A Troubled Home Life: Panthers School Habs

Well, anyone who was hoping that the Canadiens had overcome their problems playing at home got an unwelcome reality check last night, as the Florida Panthers continued their mysterious dominance over the Habs in 3-2 victory during which the Habs never threatened, and never really threatened to threaten.

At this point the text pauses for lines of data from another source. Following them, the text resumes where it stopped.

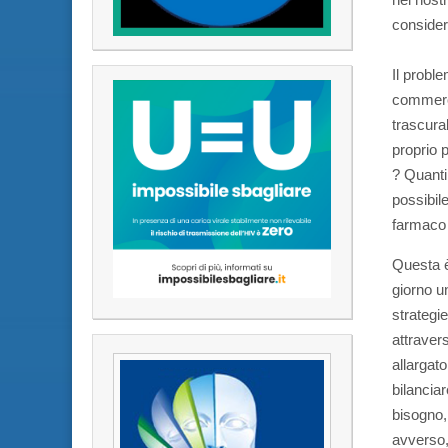
consider
Il proble
commerci
trascura
proprio p
? Quanti
possibil
farmaco 
Questa è
giorno u
strategie
attraver
allargato
bilancia
bisogno,
avverso,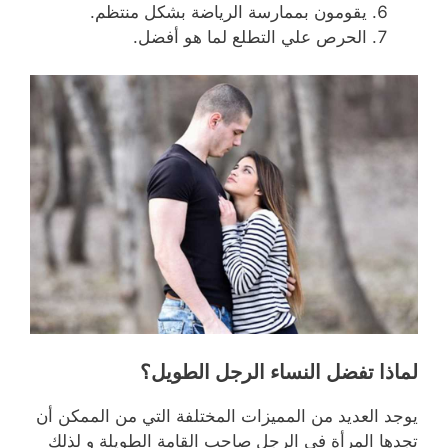
يقومون بممارسة الرياضة بشكل منتظم.
الحرص علي التطلع لما هو أفضل.
لماذا تفضل النساء الرجل الطويل؟
يوجد العديد من المميزات المختلفة التي من الممكن أن
تجدها المرأة في الرجل صاحب القامة الطويلة و لذلك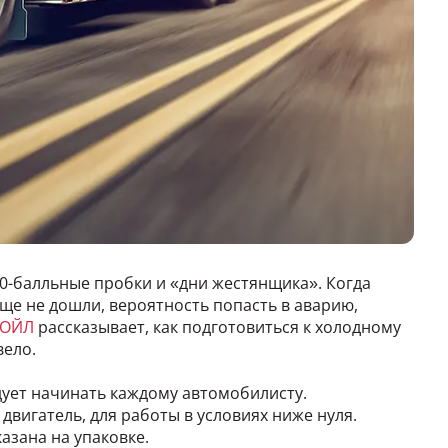
 10-балльные пробки и «дни жестянщика». Когда
еще не дошли, вероятность попасть в аварию,
КОЙЛ
рассказывает, как подготовиться к холодному
вело.
едует начинать каждому автомобилисту.
в двигатель, для работы в условиях ниже нуля.
азана на упаковке.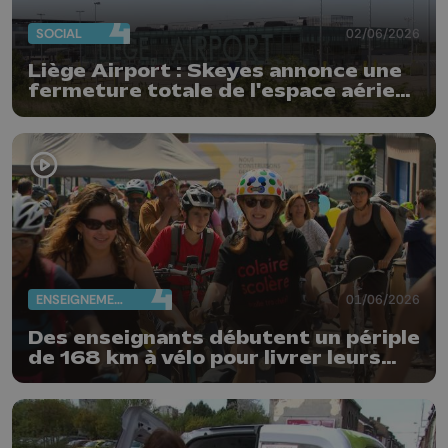
SOCIAL
02/06/2026
Liège Airport : Skeyes annonce une
fermeture totale de l'espace aérien
belge
ENSEIGNEMENT
01/06/2026
Des enseignants débutent un périple
de 168 km à vélo pour livrer leurs
revendications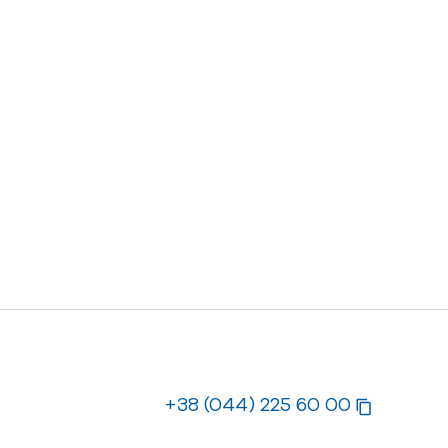
+38 (044) 225 60 00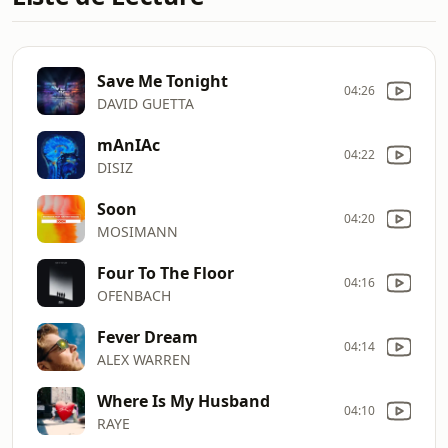
Save Me Tonight
04:26
DAVID GUETTA
mAnIAc
04:22
DISIZ
Soon
04:20
MOSIMANN
Four To The Floor
04:16
OFENBACH
Fever Dream
04:14
ALEX WARREN
Where Is My Husband
04:10
RAYE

You can make that 27 wins all-time for the Panthers against the Habs, against just 16 losses and four overtime losses. The only team with a winning record against the once-mighty Canadiens made it look easy, outshooting, outhitting, and generally outplaying the home-team, despite a last-minute flurry. The Habs troubles with giveaways - the main cause of their last loss, against the Tampa Bay Lightning - surfaced again, as they coughed up the puck with striking eagerness against a trapping Florida team that is programmed to feed on exactly that sort of mistake.

Indeed, the Panthers put on a clinic of exactly the type of game that Coach Carbo would have his own team play: perimeter defense, protected by a neutral zone trap that morphs into a hard fore-check when the opportunity arises. After such a disappointing loss, perhaps we can at least hope that the Habs were taking notes.

Carey Price leads the list of let-downs tonight. He was weak on two of the goals, one of which he literally teed-up for the Panthers' Brett McLean. The other, a 40-footer by Stephen Weiss, he simply should have stopped. It was an AHL goal, and it turned out to be the game-winner. Over his seven straight starts, Price is 3-3-1, not awful, but not impressive. He made some nice stops in this one, and couldn't be faulted for the first goal, but he also let in some softies and must take the heat for this loss. Look for Huet to return against Washington on Thursday, and hope that he brings his A-game.

On the bright side, how about Andrei Markov with two goals? Captain Koivu drew an assist on one of them, and played ferociously throughout. Michael Ryder showed signs of life, blinking his eye-lids repeatedly, a development that temporarily cheered fans until an Army surgeon dropped by and revealed that Ryder was blinking the message, "Kill me" in Morse code, over and over. The horror ...

Ah well, better things on Thursday, for sure.